* 確認用の文章

--

IT環境を整備してテレワークを始めよう

はじめに

働き手が個々の事情に応じた多様で柔軟な働き方を選択できる社会にする為、働き方改革が推奨されています。テレワークは働き方改革の1つとして大きな注目を集めている働き方です。IT技術の進歩により、オフィスにいなくても働くことができるようになりましたが、日本での導入率は未だ20%程度と低い状況です。今回は、テレワークとは何か・目的と、必要なIT環境についてご紹介いたします。

テレワークとは?

テレワークとはtele(離れたところで)work(働く)を合わせた言葉で、ICTを活用した場所や時間に捉われない自由な働き方を指します。例として、在宅勤務やモバイルワーク、サテライトオフィスなどが挙げられます。ICTとは、Information and Communication Technologyの略で、IT技術を活用したコミュニケーション方法です。情報を処理するだけでなく、インターネットといった通信技術を利用し、人と人や人とモノが繋がる技術をICTといいます。例えば、メールやSNSは、インターネットを通じて人と人がコミュニケーションを行えるサービスの為、ICTに分類されます。IT技術の進歩により誕生したICTによって、国内外ではテレワークの導入が推進されています。

テレワークの目的

人材の確保

少子高齢化社会において、労働力の確保の為にテレワークが有効です。子育て世代の女性や、障がい者といった通勤困難な働き手の雇用機会を拡大し、労働人口の減少によって起こる人手不足をカバーします。また、柔軟な働き方ができることは会社の強みとなり、有能な人材の確保や流出を防ぐ効果もあります。

--

* やること
1. テレワークの文章のうち、「働き手が個々の事情に応じた多」から「境についてご紹介いたします。」までを、両端を含めて書き写してください。
2. テレワークの文章では、日本でのテレワークの導入率はどの程度だと述べられていますか。

--

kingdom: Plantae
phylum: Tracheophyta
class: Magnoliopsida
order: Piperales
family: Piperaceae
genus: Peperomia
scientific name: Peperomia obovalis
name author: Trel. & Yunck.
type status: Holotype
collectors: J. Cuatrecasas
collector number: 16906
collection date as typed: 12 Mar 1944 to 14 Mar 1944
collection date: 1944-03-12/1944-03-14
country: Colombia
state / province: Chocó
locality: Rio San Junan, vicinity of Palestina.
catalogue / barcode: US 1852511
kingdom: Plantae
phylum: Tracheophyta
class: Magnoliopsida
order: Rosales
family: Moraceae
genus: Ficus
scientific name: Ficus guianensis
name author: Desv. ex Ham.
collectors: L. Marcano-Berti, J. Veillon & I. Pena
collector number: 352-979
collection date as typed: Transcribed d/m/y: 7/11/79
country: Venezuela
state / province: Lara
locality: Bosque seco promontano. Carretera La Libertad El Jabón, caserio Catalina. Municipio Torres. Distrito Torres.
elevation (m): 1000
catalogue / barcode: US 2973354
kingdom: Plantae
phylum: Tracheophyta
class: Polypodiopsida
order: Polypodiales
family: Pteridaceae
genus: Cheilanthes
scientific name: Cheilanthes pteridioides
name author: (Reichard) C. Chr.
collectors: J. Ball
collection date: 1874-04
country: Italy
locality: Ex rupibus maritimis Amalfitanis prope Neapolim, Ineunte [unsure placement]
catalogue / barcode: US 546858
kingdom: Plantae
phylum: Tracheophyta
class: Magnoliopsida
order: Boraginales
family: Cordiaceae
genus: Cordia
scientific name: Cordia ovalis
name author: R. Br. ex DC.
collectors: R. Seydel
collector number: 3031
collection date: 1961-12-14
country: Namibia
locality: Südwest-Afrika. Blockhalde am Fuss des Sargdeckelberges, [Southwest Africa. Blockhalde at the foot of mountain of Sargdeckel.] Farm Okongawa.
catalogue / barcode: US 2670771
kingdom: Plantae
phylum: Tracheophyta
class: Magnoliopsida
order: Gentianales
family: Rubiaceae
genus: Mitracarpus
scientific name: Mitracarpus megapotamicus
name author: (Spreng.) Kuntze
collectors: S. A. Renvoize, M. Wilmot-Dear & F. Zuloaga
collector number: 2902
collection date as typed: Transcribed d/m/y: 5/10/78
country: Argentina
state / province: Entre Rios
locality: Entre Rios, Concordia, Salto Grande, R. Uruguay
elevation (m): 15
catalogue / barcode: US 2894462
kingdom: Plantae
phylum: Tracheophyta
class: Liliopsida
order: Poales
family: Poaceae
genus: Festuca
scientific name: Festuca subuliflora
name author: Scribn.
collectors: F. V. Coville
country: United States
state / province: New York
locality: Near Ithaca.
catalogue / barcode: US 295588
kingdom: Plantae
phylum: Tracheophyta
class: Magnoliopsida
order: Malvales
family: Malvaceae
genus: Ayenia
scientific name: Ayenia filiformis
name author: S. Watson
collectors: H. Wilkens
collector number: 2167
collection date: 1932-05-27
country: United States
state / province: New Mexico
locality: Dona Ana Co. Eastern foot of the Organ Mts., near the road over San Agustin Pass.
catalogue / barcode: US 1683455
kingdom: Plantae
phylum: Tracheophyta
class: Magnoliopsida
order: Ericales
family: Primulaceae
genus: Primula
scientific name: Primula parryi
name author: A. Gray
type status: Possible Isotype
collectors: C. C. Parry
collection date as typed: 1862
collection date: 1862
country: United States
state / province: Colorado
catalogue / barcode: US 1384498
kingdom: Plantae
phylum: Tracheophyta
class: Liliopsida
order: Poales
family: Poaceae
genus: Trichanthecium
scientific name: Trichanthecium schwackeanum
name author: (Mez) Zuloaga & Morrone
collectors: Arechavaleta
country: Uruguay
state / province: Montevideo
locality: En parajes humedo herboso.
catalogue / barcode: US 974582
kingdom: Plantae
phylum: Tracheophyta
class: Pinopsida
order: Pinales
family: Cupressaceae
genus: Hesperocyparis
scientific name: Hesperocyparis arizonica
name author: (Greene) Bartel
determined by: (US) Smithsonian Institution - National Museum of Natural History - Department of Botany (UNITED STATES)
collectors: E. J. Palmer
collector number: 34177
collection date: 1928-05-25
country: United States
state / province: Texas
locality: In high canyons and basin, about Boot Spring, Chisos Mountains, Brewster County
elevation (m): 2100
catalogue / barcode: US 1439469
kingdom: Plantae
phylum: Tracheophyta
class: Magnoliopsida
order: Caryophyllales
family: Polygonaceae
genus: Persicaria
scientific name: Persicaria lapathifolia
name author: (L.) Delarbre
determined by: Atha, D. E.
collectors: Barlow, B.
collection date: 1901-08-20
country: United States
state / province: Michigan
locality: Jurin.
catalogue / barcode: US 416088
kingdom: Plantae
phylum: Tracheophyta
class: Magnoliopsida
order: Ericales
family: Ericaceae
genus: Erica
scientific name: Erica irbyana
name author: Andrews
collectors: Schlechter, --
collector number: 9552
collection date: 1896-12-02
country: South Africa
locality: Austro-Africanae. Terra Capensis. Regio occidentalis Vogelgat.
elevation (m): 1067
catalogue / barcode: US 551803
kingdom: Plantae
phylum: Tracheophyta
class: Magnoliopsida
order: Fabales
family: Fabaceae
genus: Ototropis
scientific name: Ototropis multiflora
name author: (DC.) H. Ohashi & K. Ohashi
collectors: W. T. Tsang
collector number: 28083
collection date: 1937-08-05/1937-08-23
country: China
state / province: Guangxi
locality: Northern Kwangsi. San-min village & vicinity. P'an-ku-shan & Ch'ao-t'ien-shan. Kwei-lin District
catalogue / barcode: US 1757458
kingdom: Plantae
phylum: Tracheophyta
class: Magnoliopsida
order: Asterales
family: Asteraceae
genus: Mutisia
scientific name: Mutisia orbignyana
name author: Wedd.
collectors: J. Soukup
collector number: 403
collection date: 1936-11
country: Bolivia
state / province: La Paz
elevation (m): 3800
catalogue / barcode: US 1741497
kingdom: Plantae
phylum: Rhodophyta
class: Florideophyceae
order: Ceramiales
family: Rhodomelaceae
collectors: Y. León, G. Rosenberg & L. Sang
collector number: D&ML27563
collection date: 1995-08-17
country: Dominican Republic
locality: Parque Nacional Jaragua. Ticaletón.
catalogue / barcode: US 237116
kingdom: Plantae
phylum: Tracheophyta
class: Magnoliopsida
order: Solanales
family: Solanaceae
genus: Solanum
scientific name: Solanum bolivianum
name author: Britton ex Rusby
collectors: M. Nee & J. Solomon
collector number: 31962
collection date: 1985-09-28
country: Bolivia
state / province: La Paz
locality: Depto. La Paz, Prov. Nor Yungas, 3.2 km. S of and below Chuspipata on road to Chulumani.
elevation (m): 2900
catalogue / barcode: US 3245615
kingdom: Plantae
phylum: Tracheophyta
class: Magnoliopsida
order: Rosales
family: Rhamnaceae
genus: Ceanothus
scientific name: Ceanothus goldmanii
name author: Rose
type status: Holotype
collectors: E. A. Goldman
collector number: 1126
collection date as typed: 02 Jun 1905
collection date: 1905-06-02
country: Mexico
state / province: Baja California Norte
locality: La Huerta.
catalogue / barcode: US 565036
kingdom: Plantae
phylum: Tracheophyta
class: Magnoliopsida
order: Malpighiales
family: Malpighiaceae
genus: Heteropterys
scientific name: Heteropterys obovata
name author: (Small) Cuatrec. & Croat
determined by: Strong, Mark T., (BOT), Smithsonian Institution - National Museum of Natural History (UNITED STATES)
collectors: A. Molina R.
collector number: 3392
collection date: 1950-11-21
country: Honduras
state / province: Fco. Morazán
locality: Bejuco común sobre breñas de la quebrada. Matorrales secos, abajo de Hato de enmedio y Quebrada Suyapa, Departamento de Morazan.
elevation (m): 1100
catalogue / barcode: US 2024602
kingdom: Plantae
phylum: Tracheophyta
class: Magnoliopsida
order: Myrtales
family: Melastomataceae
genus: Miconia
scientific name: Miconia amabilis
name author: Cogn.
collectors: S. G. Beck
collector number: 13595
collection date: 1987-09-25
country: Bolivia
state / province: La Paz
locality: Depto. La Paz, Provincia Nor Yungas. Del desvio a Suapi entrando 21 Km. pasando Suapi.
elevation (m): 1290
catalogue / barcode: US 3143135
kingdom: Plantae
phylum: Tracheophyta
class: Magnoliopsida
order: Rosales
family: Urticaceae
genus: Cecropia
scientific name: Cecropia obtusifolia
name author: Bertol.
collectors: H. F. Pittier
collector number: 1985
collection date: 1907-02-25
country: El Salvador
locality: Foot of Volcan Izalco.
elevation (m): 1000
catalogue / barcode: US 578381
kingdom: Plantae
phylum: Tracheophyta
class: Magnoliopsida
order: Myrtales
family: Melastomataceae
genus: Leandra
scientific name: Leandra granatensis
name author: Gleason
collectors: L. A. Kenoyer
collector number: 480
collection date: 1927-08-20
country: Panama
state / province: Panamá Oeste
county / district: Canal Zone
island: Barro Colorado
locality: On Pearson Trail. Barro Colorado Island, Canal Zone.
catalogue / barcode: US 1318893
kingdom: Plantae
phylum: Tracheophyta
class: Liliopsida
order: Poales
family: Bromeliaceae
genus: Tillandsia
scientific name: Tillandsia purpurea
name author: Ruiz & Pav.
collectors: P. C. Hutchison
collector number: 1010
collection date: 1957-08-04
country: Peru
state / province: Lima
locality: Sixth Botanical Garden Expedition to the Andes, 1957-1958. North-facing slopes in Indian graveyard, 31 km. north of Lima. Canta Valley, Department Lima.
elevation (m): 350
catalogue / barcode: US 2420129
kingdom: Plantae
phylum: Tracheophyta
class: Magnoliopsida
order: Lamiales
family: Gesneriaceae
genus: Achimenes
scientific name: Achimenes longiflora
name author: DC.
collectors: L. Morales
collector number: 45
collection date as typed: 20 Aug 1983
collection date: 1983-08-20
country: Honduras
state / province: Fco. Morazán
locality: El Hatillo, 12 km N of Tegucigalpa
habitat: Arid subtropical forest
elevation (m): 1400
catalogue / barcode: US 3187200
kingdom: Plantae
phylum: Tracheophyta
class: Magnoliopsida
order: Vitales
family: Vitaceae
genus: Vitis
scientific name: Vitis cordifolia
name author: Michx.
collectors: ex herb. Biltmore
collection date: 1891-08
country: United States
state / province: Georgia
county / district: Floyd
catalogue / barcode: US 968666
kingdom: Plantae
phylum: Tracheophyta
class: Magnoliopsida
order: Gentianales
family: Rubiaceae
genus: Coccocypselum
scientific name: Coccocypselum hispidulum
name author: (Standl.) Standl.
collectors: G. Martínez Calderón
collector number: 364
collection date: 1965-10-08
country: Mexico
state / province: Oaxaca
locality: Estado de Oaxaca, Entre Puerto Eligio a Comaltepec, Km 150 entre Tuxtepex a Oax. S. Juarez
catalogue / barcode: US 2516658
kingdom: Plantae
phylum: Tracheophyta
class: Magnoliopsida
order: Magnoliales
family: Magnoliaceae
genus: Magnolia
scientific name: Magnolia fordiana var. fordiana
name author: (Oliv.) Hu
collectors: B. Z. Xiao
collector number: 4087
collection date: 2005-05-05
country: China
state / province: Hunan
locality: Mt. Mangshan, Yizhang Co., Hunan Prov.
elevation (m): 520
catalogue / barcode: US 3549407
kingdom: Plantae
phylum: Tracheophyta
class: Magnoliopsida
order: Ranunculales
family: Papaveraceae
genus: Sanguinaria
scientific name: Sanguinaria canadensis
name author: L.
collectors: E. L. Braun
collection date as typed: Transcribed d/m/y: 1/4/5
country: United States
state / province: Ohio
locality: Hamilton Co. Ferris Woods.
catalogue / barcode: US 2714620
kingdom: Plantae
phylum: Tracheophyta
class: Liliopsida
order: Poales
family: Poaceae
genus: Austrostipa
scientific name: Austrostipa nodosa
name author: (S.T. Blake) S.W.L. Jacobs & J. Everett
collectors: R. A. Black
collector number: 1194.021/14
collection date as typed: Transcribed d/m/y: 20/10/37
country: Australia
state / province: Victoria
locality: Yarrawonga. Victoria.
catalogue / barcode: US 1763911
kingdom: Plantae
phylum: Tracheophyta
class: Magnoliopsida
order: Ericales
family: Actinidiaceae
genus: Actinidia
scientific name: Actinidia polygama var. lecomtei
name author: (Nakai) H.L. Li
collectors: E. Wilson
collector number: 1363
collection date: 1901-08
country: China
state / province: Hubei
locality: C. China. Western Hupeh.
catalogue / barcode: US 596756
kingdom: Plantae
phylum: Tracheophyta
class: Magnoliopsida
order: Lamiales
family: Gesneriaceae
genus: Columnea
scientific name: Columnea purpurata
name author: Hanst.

--

* 練習問題の解答
1.
働き手が個々の事情に応じた多様で柔軟な働き方を選択できる社会にする為、働き方改革が推奨されています。テレワークは働き方改革の1つとして大きな注目を集めている働き方です。IT技術の進歩により、オフィスにいなくても働くことができるようになりましたが、日本での導入率は未だ20%程度と低い状況です。今回は、テレワークとは何か・目的と、必要なIT環境についてご紹介いたします。

2. 20%程度です。